BUSINESS

Worcester Regional Chamber of Commerce: Inclusionary zoning right move for housing in city

David Sullivan
Worcester Regional Chamber of Commerce

The Worcester Regional Chamber of Commerce is in support of inclusionary zoning, a requirement for new multifamily developments to build certain numbers of affordable units. The chamber supports the draft ordinance proposed by the city administration, and we believe that it will provide residents with affordable housing and developers with the necessary incentives and options to make it work for their project budgets.

Part of the ongoing public discussion with inclusionary zoning has circulated around mandating that multifamily developers only build affordable units for households earning 60% area median income or lower, as opposed to including both 60% AMI and 80% AMI together. Based on our research and conversations with stakeholders, we cannot support excluding households earning at the 80% AMI threshold from being able to benefit from this zoning.

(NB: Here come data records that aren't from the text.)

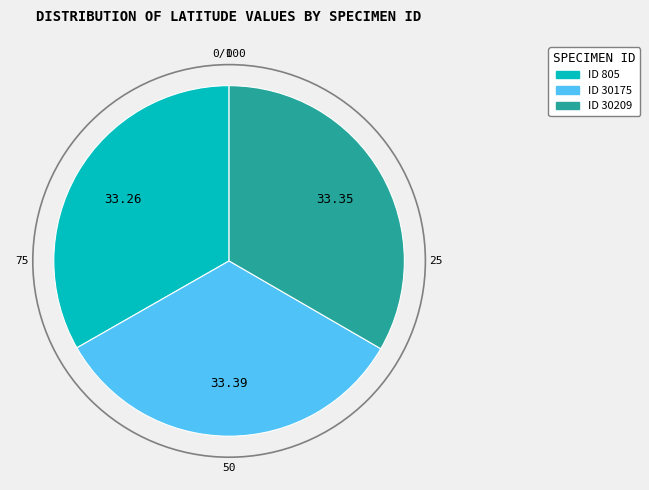

Does any single category account for the majority?

No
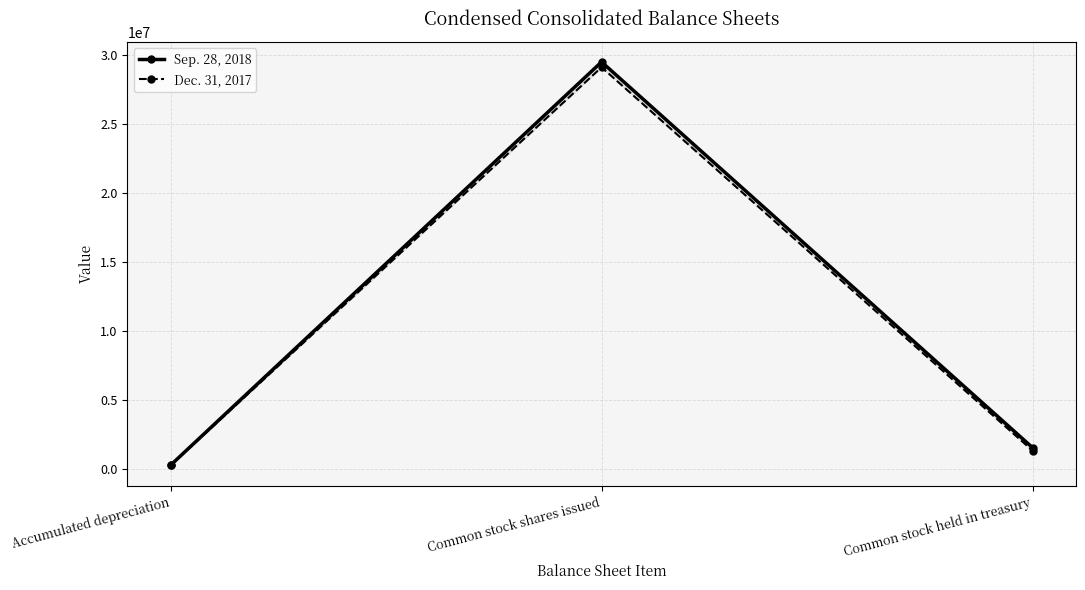

What is the label of the 3rd point from the right?

Accumulated depreciation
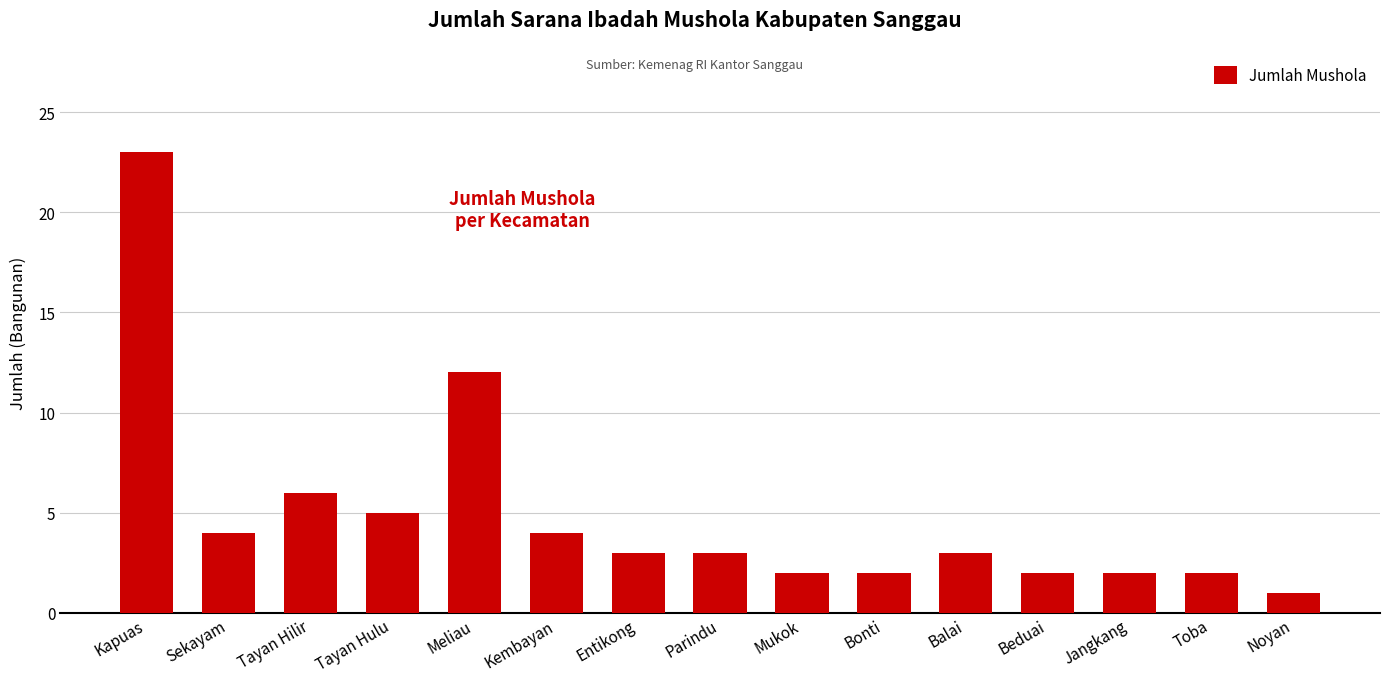

At which category does the chart reach its peak across all series?

Kapuas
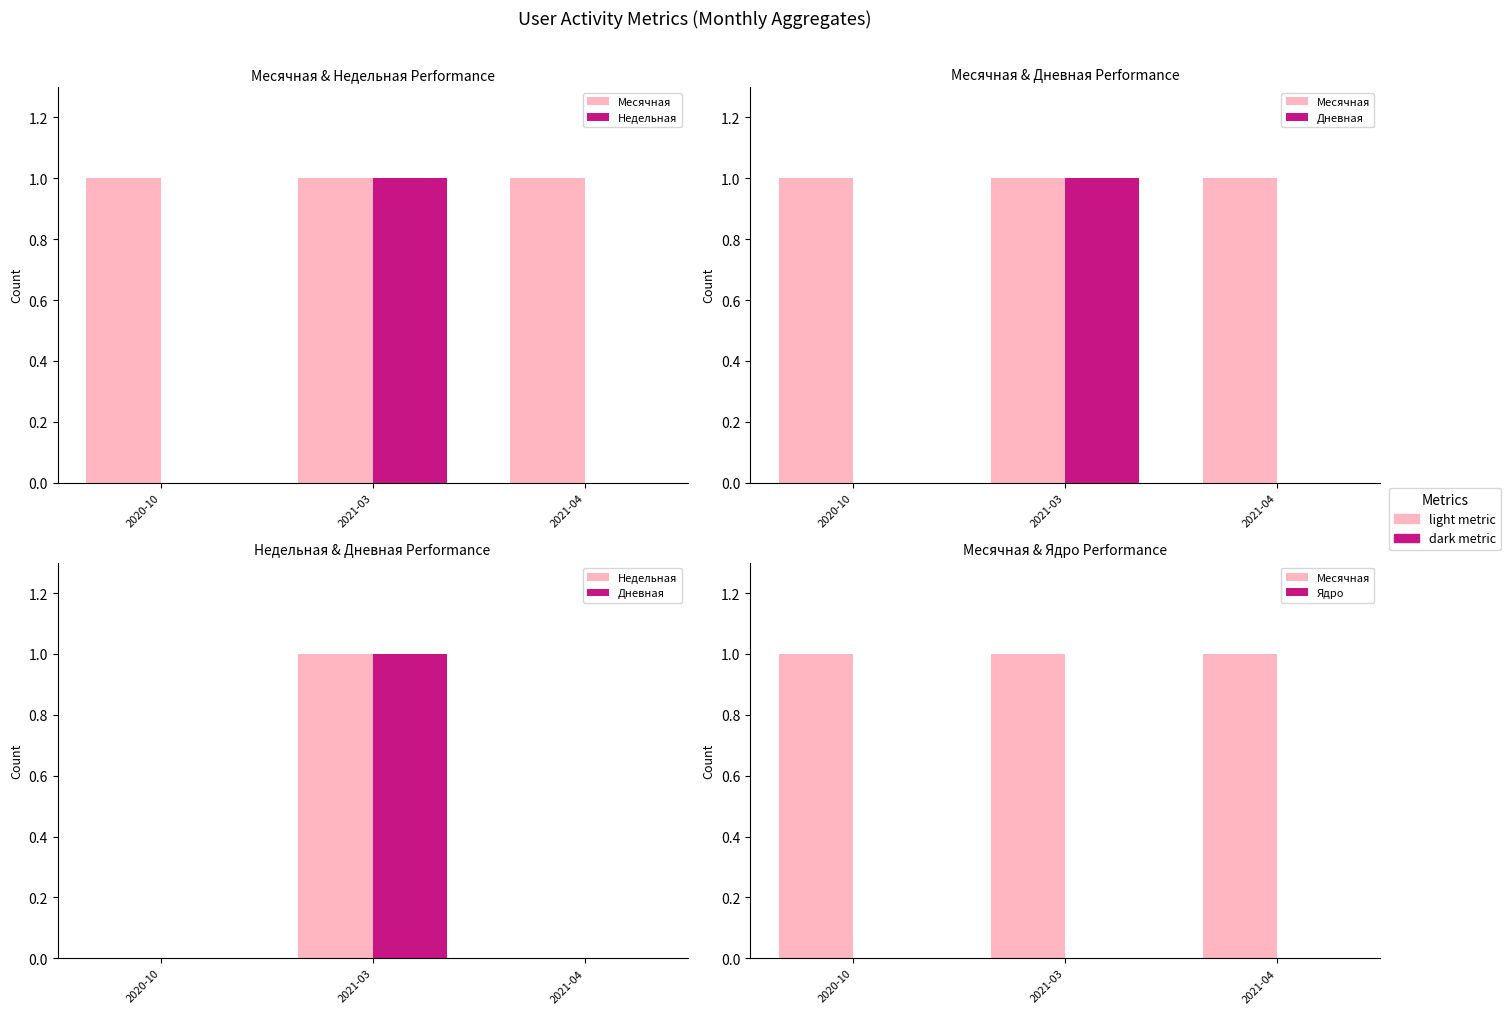

Is it true that Месячная equals 1 at 2020-10?

True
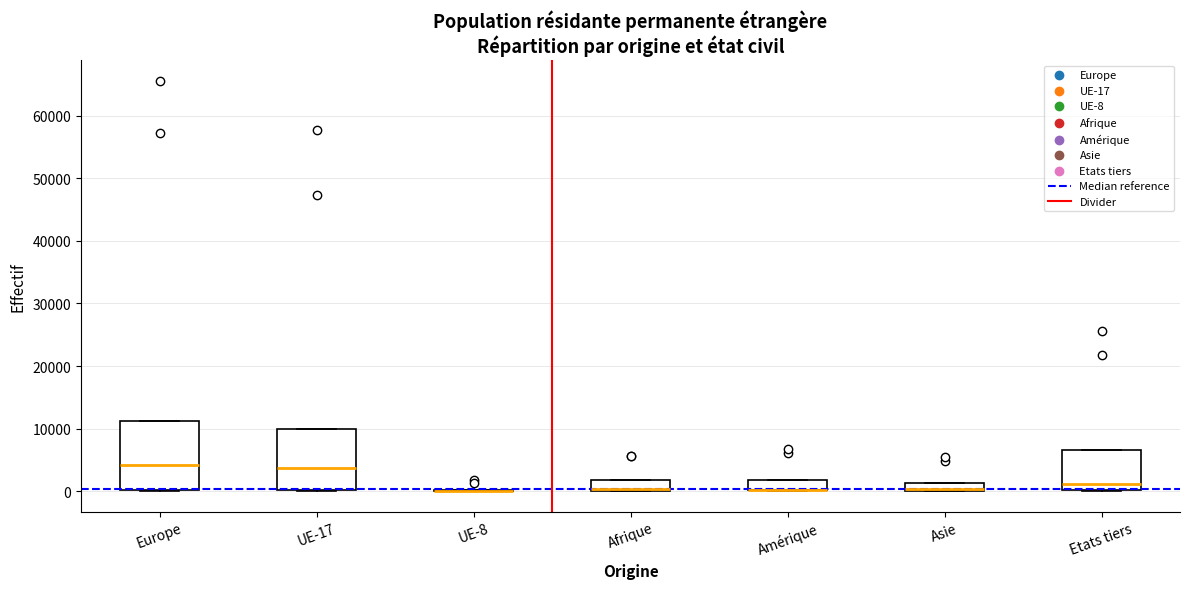

Where is the upper edge of the box for Afrique on the y-axis? The values are not printed on the chart, so give them approximately, as read against the axis.

2000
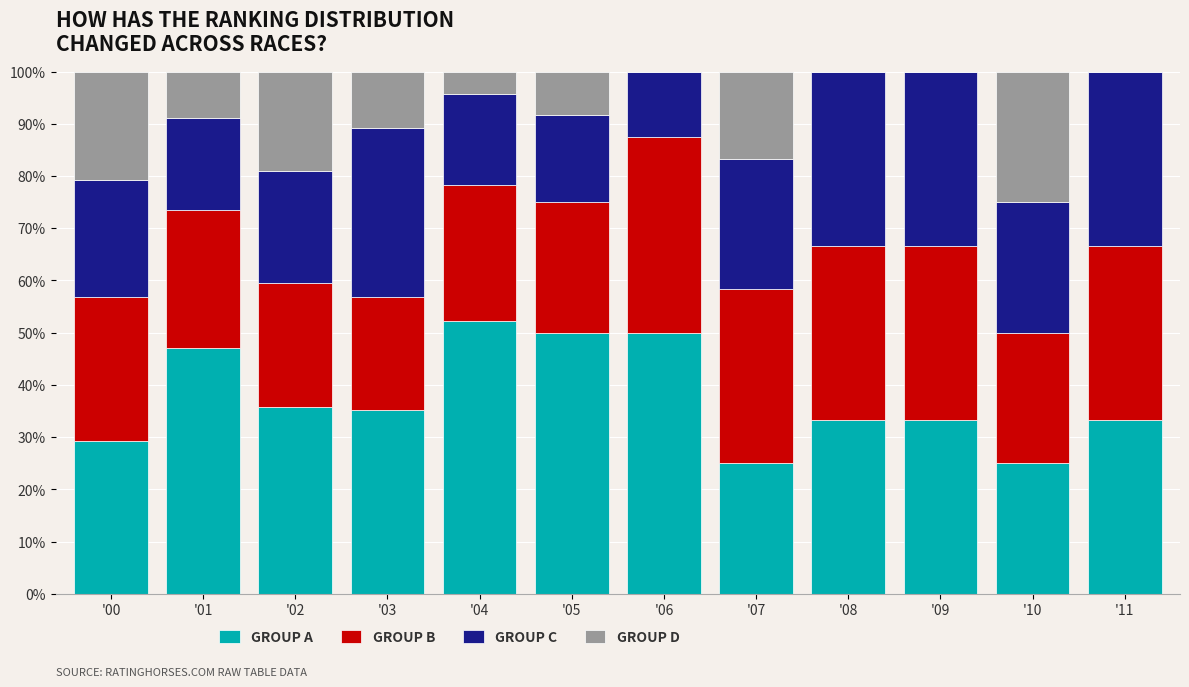

What is the total value across all series at '08?

100.0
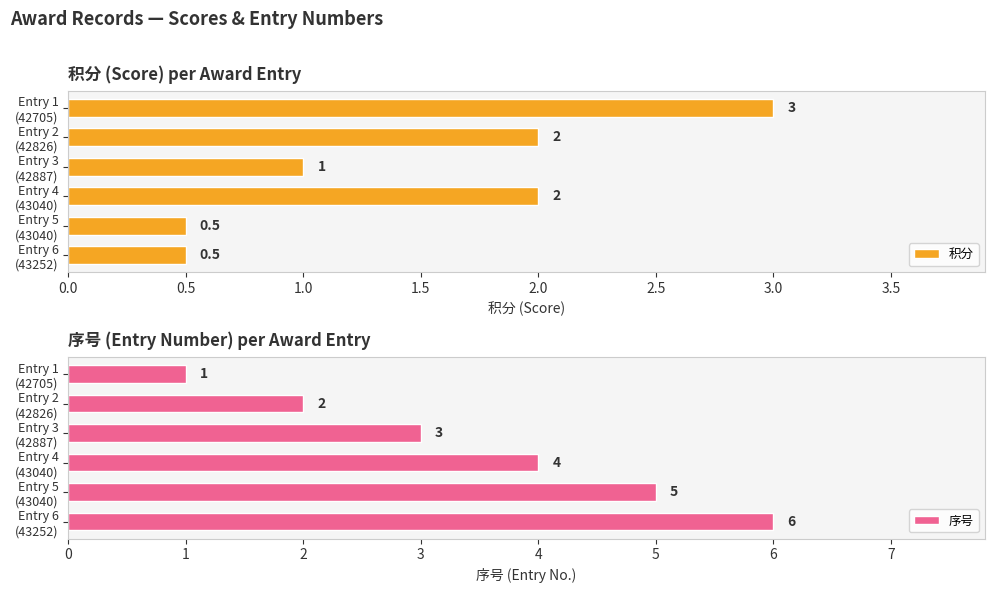

What is the difference between the second highest and second lowest values in the 序号 series?

3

The sliding scale method that the draft ordinance employs – 10% of units at 60% AMI or 15% of units at 80% AMI or some combination thereof – provides enough options for developers to make decisions according to the overall size of individual developments and the makeup of units with different numbers of bedrooms.

The fact that the city is either using HUD’s Fair Market Rents or the monthly cost that does not exceed 30% of the household’s income – whichever is lower – as the rent limit for both 60% and 80% AMI is a significant factor in ensuring both are viable options to construct. This effectively brings the developer’s revenue impact of constructing 60% AMI and 80% AMI much closer together. With this strategy, many different combinations of unit sizes and income levels are possible, and it brings 60% AMI into serious consideration for developers.

Because the city will set a limit at whichever rent is lower between the two rates, developers can elect to build a mix of both 60% and 80% AMI for their affordable housing requirement at the same exact cost as it would take to build all 80% AMI units. And for developers that get enough subsidies from local, state and federal sources, constructing all 60% AMI is possible as well.

As a result, we will likely see many developers opting to mix in both 60% and 80% AMI, and we are confident that the city administration will encourage developers, as will the chamber, to build at the lower AMI levels when it makes no difference to the project budget. This is the best path forward to ensure meaningful additions to housing at the 60% AMI level, since just 60% alone will take a much larger amount of subsidy citywide and will end up being a deterrent to development.

Excluding the 80% or lower AMI level prevents more than 10,000 low-income households in Worcester from being able to benefit. Crucial occupations for our economy and community such as health care assistants, mechanics, transportation workers, social workers, health care social workers, guidance counselors and others all earn within this level of AMI.

It is also important to note that every new development will require some type of subsidy to accommodate the required affordable housing’s impact on their project budget. Lenders and equity investors will not fund projects that are not financially feasible, so even if developers wanted to be in Worcester, they would not be able to build here without significant taxpayer-funded subsidies. Incentives and zoning relief can offset some of the costs, but not all. Zoning relief measures, such as easing dimensional and parking requirements, can only go so far.

Inclusionary zoning has the illusion of being free to the taxpayer. But publicly funded subsidies are required for below-market affordable housing, especially with construction costs and interest rates seeing the highest increases in decades.

Even some market-rate developments in Worcester require subsidies to make them possible. Just as an example, the two largest underway multifamily developments in Worcester, the ones being constructed by Madison Properties and Wood Partners, both have tax increment exemption agreements with the city and are accessing state-level tax credits. This program is referred to as the Housing Development Incentive Program, a state subsidy for market-rate development in gateway cities like Worcester where rents are far below the Boston area’s rents.

Tax increment exemption agreements, however, are not applicable for every project. Housing Development Incentive Program tax credit allocations for this program are completely backlogged due to a lack of funding, with $57 million worth of credits waiting for years to be allocated to developers. The Chamber has advocated and worked with legislators to try and fully fund the Housing Development Incentive Program, but the program’s inability to provide subsidy is something to consider for inclusionary zoning.

To effectively combat Worcester’s housing crisis, the primary objective should be to build more housing in general. Worcester only constructed 10,000 units of housing for 25,000 new residents in the last decade.

And currently, out of the 75 most populous metro areas in the United States, the Worcester area has the eighth lowest rental housing vacancy rate. This is driving our affordability issues.

Production of new housing will alleviate upward price pressures, improve the quality of housing, and – when combined with investments in rental assistance and first-time homeownership – can help lower-income households that are facing unthinkable circumstances like displacement.

While inclusionary zoning can be a great complementary tool, it has to be employed the right way to actually provide meaningfully affordable housing opportunities. The city’s draft ordinance, created using input from other municipalities with inclusionary zoning, subject matter experts, researchers, and community members, is how we successfully implement inclusionary zoning.

David Sullivan is director of economic development and business recruitment at the Worcester Regional Chamber of Commerce.